Good advice on here. These are the same Gents that helped me out of the 9mm problems.

-Slug your bore. Very important.
-Size your boolits accordingly.
-Use a good boolit lube.
-Case swaging is a PITA.......I use a Lyman M Die with a modified 38spl plug.
-Take the time to make dummy rounds to ensure your case isnt swaging the boolit.
-Wheel weight alloy does work for 9mm boolits.
-Water quenching WW alloy is not always the right answer.
-follow your load data
-experiment with different powders.

Good luck, its a long and bumpy road.

canyon-ghost
12-31-2011, 10:17 AM
James, I use an expander die to flare the case mouth (only a little bit) to where it just lets the base of the bullet enter so, it doesn't shave lead.
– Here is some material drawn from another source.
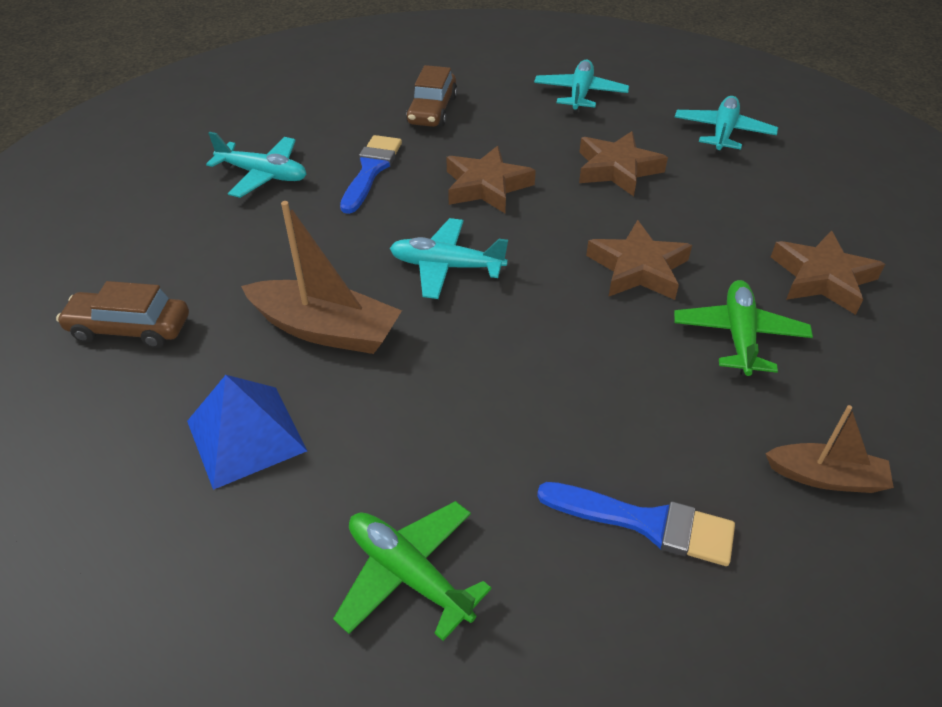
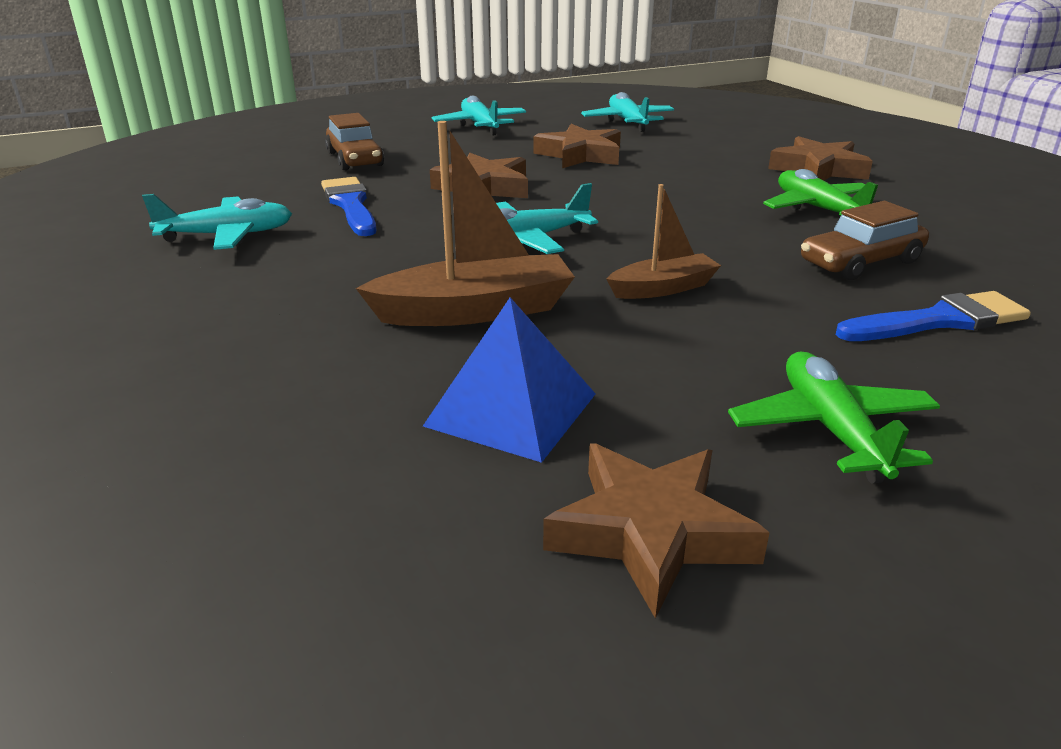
camera: 35 degrees left, 15 degrees down
brown car [56,281,189,348] -> brown car moved to [801,201,929,280]
green plane [333,501,492,641] -> green plane turned 75 degrees clockwise [728,352,940,483]
brown star [586,220,692,300] -> brown star moved to [543,443,770,618]
brown boat [765,405,894,493] -> brown boat moved to [606,184,721,299]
By re-checking the fit when I crimp, I can adjust the taper crimp die (bullet seating die) so that it only straightens the case enough to feed the round.

The bullets seem to be way tight in the case so, I don't worry if it doesn't crimp a lot, just that it squeezes the case mouth down enough for the edge not to catch on the chamber. * I had a pretty expensive way to check this, used a new Contender barrel chamber, as opposed to my autoloader*

If you are shaving lead pretty badly, you need to look at expander dies, my dies are RCBS so, I don't know anything about Lyman "M" dies. But, it'll work with other brands.